Emotion Recognition from Audio
Feb 2025 – May 2025
Emotions shape how we communicate — but can a machine learn to hear them? This project explores that question by training CNN models to recognize emotions directly from audio, without ever reading a word.
The key idea: convert raw audio into spectrograms — visual "heat maps" that reveal how the frequencies of a sound change over time. Instead of processing waveforms, the model looks at these images and learns to distinguish patterns tied to emotions like anger, calm, happiness, or sadness. Audio clips were sourced from the RAVDESS dataset, covering both song and speech.
One early insight was that song and speech carry emotion very differently, so we trained two separate models. The song model reached 77.60% validation accuracy, performing best on neutral, angry, calm, and happy. The speech model reached 62.77%, best on disgust, calm, and angry — speech emotion proved harder to generalize.
To make the models more robust, we applied data augmentation: adding background noise, shifting pitch, and modifying playback speed to expand the training set and reduce overfitting.

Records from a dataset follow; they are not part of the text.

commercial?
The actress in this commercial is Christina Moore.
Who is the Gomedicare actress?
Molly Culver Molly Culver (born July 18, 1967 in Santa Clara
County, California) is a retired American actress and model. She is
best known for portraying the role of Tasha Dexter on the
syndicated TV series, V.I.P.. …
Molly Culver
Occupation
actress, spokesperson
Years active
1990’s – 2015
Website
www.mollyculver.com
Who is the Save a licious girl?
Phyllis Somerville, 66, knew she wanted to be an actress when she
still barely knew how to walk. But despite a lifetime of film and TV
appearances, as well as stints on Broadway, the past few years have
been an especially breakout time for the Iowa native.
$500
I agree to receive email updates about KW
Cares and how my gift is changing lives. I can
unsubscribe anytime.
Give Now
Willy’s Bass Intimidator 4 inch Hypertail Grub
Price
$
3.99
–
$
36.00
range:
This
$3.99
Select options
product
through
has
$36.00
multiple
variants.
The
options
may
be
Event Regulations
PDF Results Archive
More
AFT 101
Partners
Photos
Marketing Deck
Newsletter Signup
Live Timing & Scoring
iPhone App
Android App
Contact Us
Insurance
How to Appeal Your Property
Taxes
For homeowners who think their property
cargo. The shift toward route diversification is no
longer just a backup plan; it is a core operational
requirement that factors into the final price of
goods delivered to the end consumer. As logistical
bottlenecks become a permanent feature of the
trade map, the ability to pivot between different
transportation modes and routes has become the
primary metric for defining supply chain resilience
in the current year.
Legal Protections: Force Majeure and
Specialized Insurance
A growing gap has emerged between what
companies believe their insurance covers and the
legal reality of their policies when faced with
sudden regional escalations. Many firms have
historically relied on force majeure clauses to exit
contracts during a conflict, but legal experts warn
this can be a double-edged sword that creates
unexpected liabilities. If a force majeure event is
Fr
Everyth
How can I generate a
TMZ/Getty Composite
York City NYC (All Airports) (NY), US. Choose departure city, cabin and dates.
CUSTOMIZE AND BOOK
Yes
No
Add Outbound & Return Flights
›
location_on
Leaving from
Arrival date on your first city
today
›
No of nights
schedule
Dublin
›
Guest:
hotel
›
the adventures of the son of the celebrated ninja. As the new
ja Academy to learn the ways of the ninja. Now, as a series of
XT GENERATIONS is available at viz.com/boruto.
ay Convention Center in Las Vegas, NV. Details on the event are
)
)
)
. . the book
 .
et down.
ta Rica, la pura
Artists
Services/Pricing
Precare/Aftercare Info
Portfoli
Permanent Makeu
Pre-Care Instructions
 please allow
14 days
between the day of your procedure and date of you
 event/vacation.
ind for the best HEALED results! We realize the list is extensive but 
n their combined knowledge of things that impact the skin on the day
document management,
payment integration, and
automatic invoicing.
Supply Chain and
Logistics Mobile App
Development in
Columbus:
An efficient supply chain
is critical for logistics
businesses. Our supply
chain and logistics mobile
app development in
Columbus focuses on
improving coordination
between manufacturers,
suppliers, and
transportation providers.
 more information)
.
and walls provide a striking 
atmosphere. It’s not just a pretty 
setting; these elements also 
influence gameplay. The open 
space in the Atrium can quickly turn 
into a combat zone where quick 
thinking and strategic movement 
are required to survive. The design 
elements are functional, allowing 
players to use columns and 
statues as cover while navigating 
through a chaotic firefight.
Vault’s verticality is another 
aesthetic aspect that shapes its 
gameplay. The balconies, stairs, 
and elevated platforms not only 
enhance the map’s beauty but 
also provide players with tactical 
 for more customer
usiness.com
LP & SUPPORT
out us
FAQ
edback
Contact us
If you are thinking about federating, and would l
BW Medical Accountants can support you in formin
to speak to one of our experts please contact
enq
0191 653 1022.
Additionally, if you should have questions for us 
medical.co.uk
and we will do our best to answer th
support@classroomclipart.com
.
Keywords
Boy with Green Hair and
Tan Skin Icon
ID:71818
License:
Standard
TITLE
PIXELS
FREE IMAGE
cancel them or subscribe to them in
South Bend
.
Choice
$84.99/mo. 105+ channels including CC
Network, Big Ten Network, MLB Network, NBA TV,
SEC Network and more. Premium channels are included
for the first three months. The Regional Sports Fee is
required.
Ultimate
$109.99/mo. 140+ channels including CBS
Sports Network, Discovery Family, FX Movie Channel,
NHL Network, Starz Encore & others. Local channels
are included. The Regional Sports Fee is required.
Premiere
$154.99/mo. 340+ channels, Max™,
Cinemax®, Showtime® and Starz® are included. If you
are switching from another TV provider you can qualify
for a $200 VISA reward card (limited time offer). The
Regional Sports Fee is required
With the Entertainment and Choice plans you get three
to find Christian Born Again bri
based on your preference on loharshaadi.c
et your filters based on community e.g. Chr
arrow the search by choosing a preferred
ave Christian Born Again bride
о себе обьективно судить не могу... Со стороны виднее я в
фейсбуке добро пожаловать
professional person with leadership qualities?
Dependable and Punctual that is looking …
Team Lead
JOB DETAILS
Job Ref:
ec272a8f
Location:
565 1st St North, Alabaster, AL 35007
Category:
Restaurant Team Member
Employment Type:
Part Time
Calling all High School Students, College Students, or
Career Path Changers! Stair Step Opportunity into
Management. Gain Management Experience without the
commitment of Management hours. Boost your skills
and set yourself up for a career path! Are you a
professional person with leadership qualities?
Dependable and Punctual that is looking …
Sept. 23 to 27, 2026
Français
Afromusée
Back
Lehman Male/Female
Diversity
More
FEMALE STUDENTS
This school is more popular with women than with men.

As a fun real-world test, we ran the model on a spectrogram generated from a real lecture recording — a professor saying "please fill out course evaluation when you get back to your dorm." The model's prediction: calm, with 95% confidence.
The trained model is also deployed as an interactive demo on Hugging Face Spaces — upload your own audio clip and see what the model hears.

Speech spectrogram — angry emotion. Brighter regions indicate higher energy frequencies, characteristic of the sharp, high-intensity vocal patterns of anger.